Now, can you criticise the Great Kovari without sounding just mean? This diminutive, moustachioed Hungarian looks so much the part that, in his intro, Lenahan said, "If you look up the word 'magician' in the dictionary, instead of a definition, there's just a picture of George Kovari."

The gags are prehistoric, many of the tricks older still (isn't there a heiroglyph on a pyramid wall somewhere of an Egyptian performing the Die Box?). Here they are presented with (gasp!) no post-modern sophistication, no irony. Audience assistants are treated gently and sent back to their seats with a certificate (rolled up like a wand, natch) and a present - a copy of Kovari's own book! It's an act he probably hasn't changed in decades, and the Highgate crowd (no strangers, I'll bet, to a bit of post-modernism) lapped it up. Cornier than a chiropodist's waste-bin, but I'll bet Kovari's busy.

John Lenahan's glee at having Kovari on the show was obvious, and this is one of the reasons that Monday Night Magic - the UK's only comedy magic club - is such a hit: everyone, especially Lenehan and his co-producer Anthony Owen, seems to be there just for the fun of it. His relaxed, seemingly impromptu links can occasionally be the best bits of a weaker line-up, not least for the sizeable handful of magicians in the audience, starved of live magic. An impromptu riff tonight on the dreadful patter supplied with dealer items had everyone smiling - but the magicians laughing out loud. (Some of them a little embarrassed, I thought…)

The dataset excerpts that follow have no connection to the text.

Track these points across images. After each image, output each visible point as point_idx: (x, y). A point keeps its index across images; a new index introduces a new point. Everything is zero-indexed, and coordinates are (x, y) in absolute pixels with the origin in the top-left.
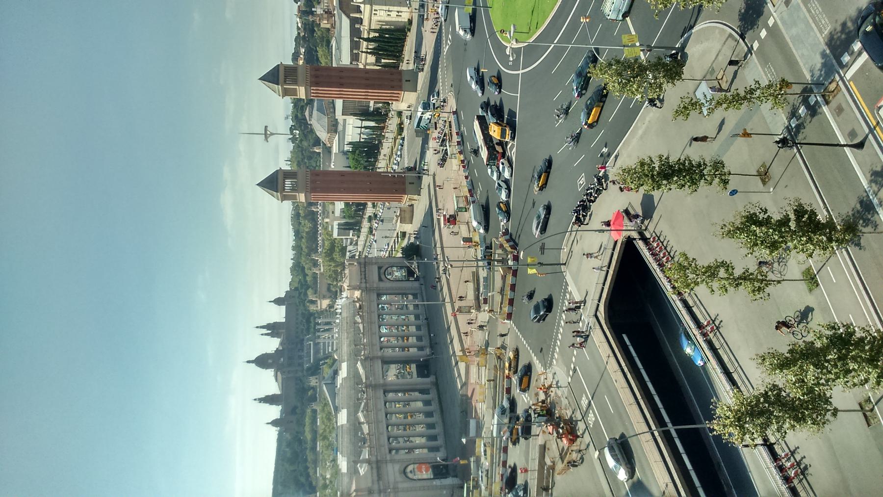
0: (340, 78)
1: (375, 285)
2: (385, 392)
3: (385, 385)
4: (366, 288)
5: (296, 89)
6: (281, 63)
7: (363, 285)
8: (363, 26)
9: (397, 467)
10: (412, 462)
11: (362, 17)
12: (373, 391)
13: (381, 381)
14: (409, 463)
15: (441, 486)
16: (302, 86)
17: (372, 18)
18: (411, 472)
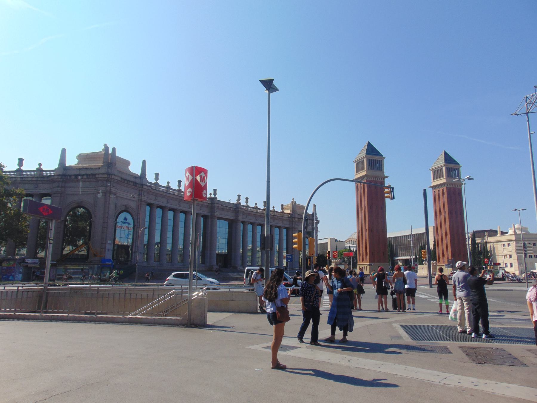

The genesis of Monday Night Magic is well-documented: when Lenehan, a veteran comedian/magician/street performer, was publicly shown the door of the Magic Circle for "exposure" (he revealed on TV a move used by three-card-tricksters), he decided to set up his own comedy magic club, deliberately choosing Monday nights to irritate the MC. Circle members are still supposed to pay an extra £2 admission…

Now the 120-seat theatre-above-a-pub is regularly filled. So far this season there have been appearances by Ian Keable, Scott Penrose, Marc Paul and (in one wonderful night) Nick Einhorn, Mike O'Brien and Alan Shaxon.